US public debt in the past five decades. Source: FRED

It expects to grow higher after the $1 trillion infrastructure bill that the Senate just passed. The Congressional Budget Office reported that the stimulus would expand the budget deficit by another $256 billion within the next decade.

Meanwhile, another package worth $3.5 trillion that focuses on anti-poverty and climate expects to get enacted by the end of this year. As a result, James noted that rising deficits had reduced the dollar's upside prospects in global markets. He wrote:

"Some dangers are already visible in the Treasury market, where there have been liquidity strains (in 2020) and a weakening of foreign demand [...] New money, therefore, may be ending the long period of dollar hegemony."

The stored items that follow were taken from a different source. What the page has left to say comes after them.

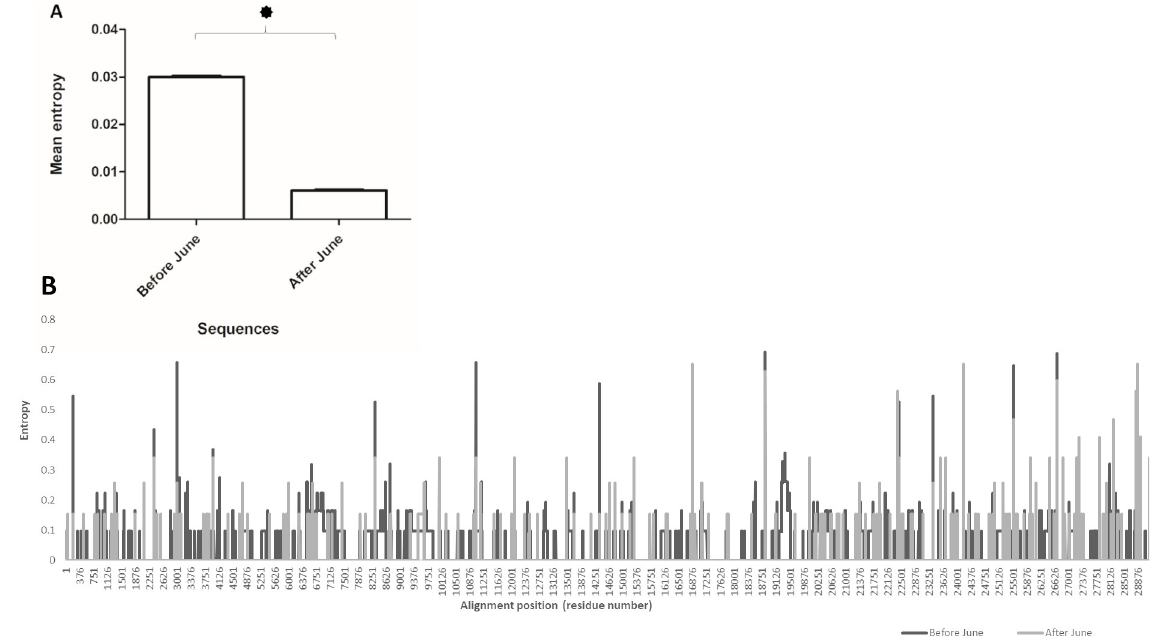
Fig 5. Genome-wide site-by-site entropy analysis for SARS-CoV-2 sequences from before and after June, 2020. The figure shows A) Mean entropy and B) site-by-site entropy for sequences collected before and after June 2020. ‘ � ’ in 4A indicates statistically significant (p < 0.001) difference between the means. Error bars shown standard error of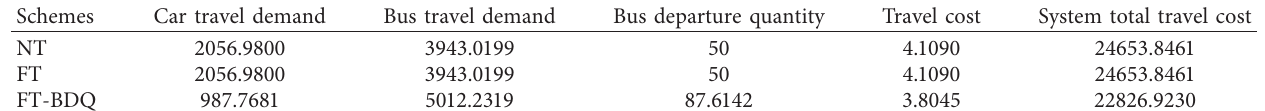
Table 3: Equilibrium results under three schemes.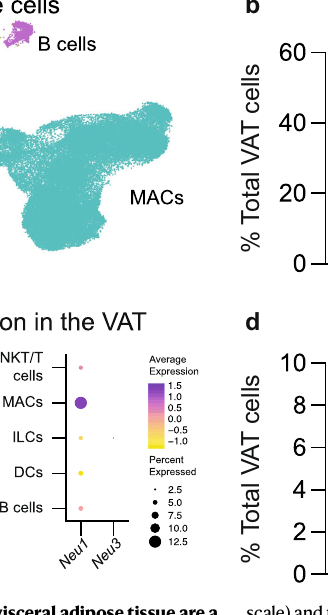
Fig.5| Neu1- expressingmacrophagesinthemousevisceraladiposetissuearea potential source of NANA. a Cellular landscape of the mouse visceral adipose tissue (VAT) immune cells across all genotype and diet conditions. UMAP embed- ding of single nuclei pro fi les (sNuc-Seq), colored after post hoc cell type annota- tion. Mice from three independent experiments, sample n : WT CD=10, WT HFD=6, 5xFAD CD=9, 5xFAD HFD=13. b HFD increased the frequency of VAT macrophages (MACs). Changes in frequency of the other VAT immune cell types areshown in SupplementaryFig.11e.Annotationsare asinSupplementaryFig.11d, e.Sample n :see a . c Dotplotsfeaturingtheexpressionofsialidase Neu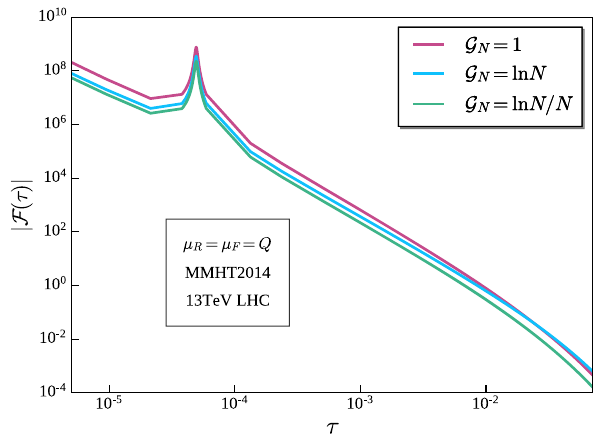
Fig. 1 Variation of SV and NSV functions with respect to τ = Q 2 / S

Bitcoin battles gold as alternative to dollar

The Federal Reserve's loose monetary policies have resulted in supersonic price rallies in the Bitcoin market, insomuch that the strong moves upside has beaten gold, a traditional hedging asset.

Bitcoin rose from $3,858 to $64,899 against rising US deficits. Source: TradingView.com

Pomp Investments' partner Anthony Pompliano, a long-time advocate of Bitcoin, said in a note to clients that if one holds their wealth in dollars, bonds, or gold, their investments will yield "negative real rates of return."

"You essentially are left with bitcoin or equities, which leads you to consider an allocation to bitcoin given the high degree of volatility that will likely serve to outperform equities over a long enough time period."

Pompliano's statements appeared despite potential regulatory challenges for emerging digital assets, as McGlone pointed out in his Monday tweet. The crypto industry has faced a wave of attacks from Treasury Secretary Janet Yellen, Democratic Senator Elizabeth Warren, and Gary Gensler, chairman of the Securities and Exchange Commission.

Related: What the SEC can learn from the German regulator

But McGlone noted that the hard regulations would not be able to disrupt Bitcoin's advance against gold. Additionally, Liam Bussell, head of corporate communications at crypto trading service Banxa, noted that US regulators do not wish to stop Bitcoin; they want to protect US investors from fraud.

"Illegal schemes resulted in about 82,135 cryptocurrency frauds cases in 2020 alone," Bussell said, adding:.

"The US regulators that conceivably touch digital assets (CFTC, SEC and FINRA) are open to the diversification of instruments, as long as those instruments are fair and operate in a transparent manner."

The views and opinions expressed here are solely those of the author and do not necessarily reflect the views of Cointelegraph.com. Every investment and trading move involves risk, you should conduct your own research when making a decision.